Socca is nutty in flavor, crunchy in parts, springy in others, and an altogether savory pancake. Good olive oil is key to the flavor, which is certainly at the ready in Nice where you can buy socca on the street (add that to my South of France daydream). Though traditionally eaten hot out of a cast iron skillet and sprinkled with crushed black pepper, I eat it all kinds of ways. The other night, topped with with figs, onions, and honey, it was dessert.

How did this dish come together? My friend Mary introduced me to the cookbook Bean by Bean, which I have been wearing out since I checked it out of the library, and my friend Drew got me thinking about roasted fresh figs after posting a FB photo of a mean looking peach prosciutto pizza made by his talented girlfriend. Which reminds me, this socca could also be an incredible main course: just add arugula, prosciutto, and cheese (taleggio, chèvre, or gorgonzola) to the onions and figs.

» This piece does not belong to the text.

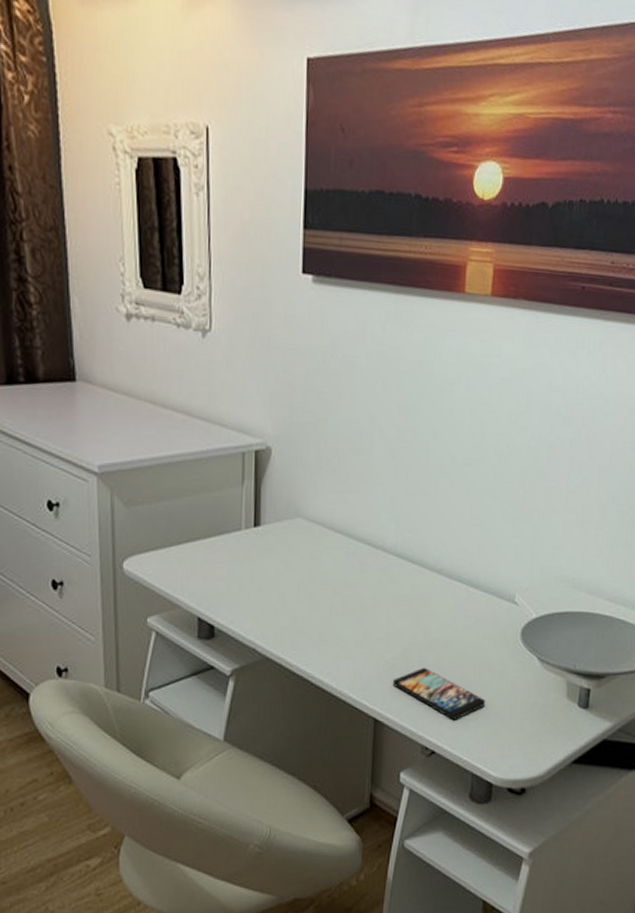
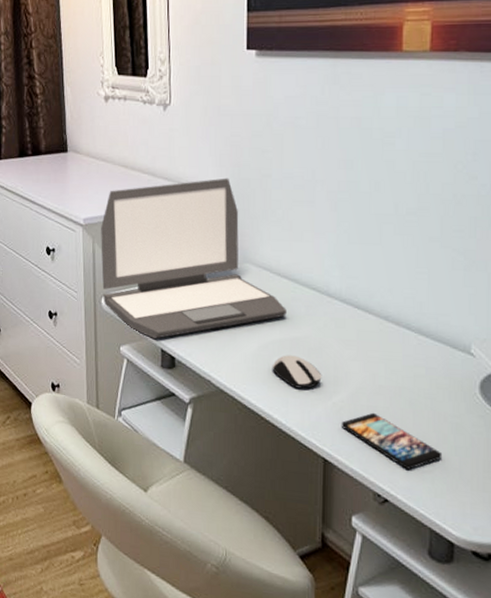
laptop: none [121,420,340,606] -> present [101,178,287,339]
computer mouse: none [323,615,375,649] -> present [272,355,322,389]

Caramelized Cinnamon Onion Spread

Slice one onion and place the raw onion rings in a pan on medium heat with a few tablespoons olive oil.
Sprinkle with a teaspoon of cinnamon.
After a few minutes of cooking and stirring, turn the heat down to low and cover the pan.
Let the onions caramelize for about 20 minutes (they will become translucent and some will turn brown and crispy).
Puree the onions in a food processor or blender to make a spread (you may need to add a bit of olive oil).

Socca Adapted from Crescent Dragonwagon’s recipe in Bean by Bean
1 cup chickpea flour (aka garbanzo bean flour, besan, gram, cici, chana flour)
1/2 teaspoon salt
1 2/3 cups water
1/4 cup + 1 tablespoon olive oil

Preheat the oven to 450-degrees (be sure the oven is up to temp. before putting the socca in to bake).

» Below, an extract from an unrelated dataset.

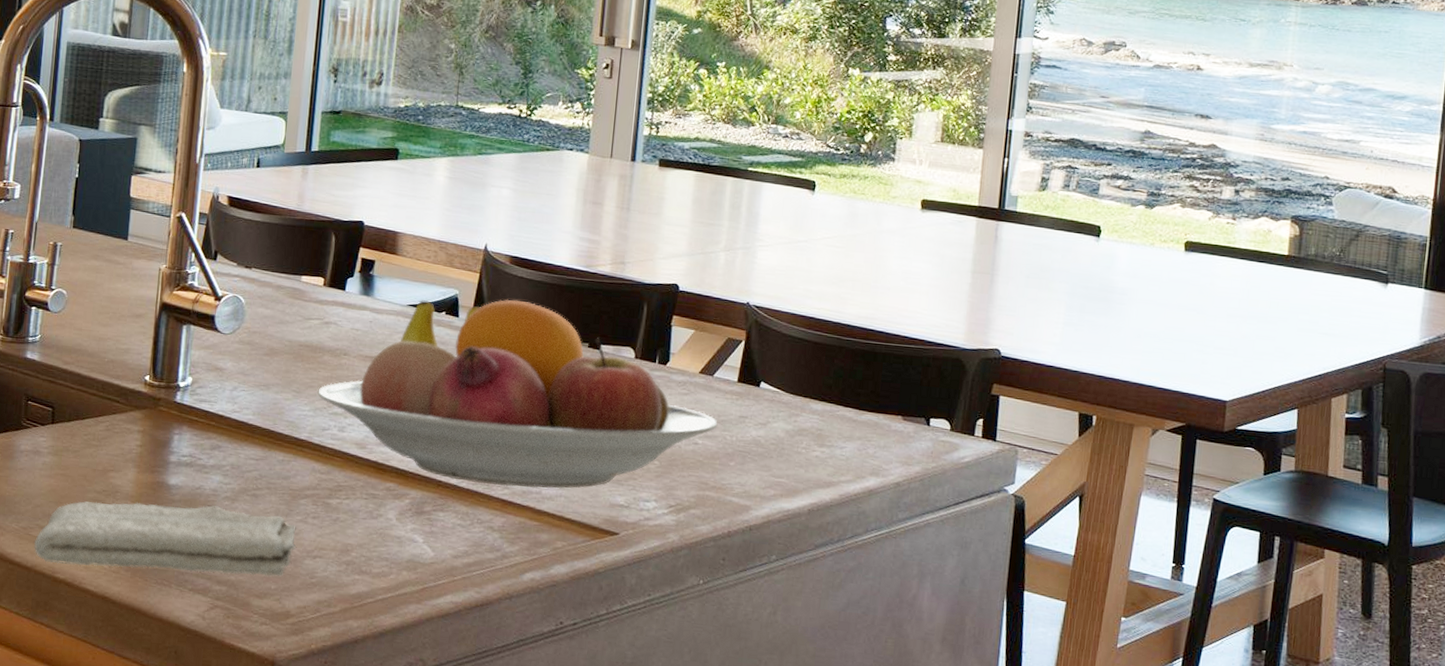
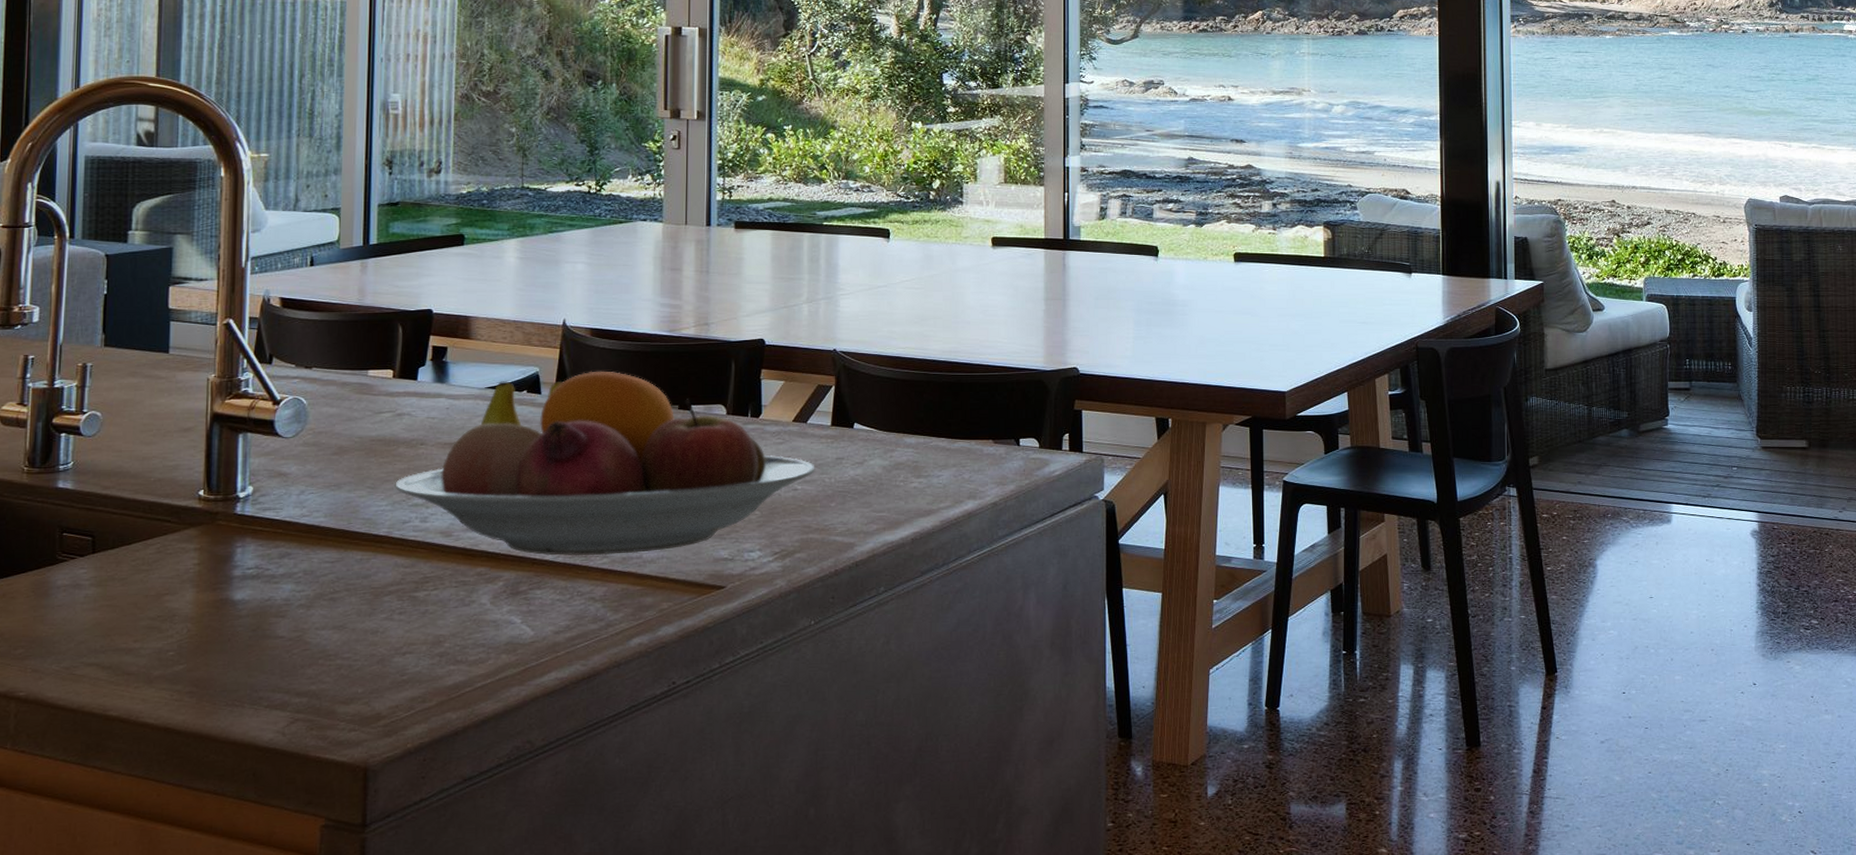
washcloth: present [34,501,297,576] -> none [80,616,383,701]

Sift together the flour & salt and whisk in 1 2/3 cups water and 1 tablespoon olive oil until smooth. The batter is thin and a bit bubbly.

Place a cast iron skillet on medium heat. When it’s hot, pour 1/4 cup olive oil on the bottom. The oil should ripple with heat but not smoke.

Give the batter one last whisk and pour into the skillet of hot olive oil (it will pop and sizzle!). Using a pot holder, place the skillet in the oven.

Bake until the edges pull away from the pan and the bread is golden and the top is firm, 25 minutes. Spread onions over the socca and place sliced figs on the top. Bake for about 5 more minutes in the oven.

To remove the socca, run a knife around the edge between bread and pan, and it will slide right out. Slice or break apart and serve with drizzled honey.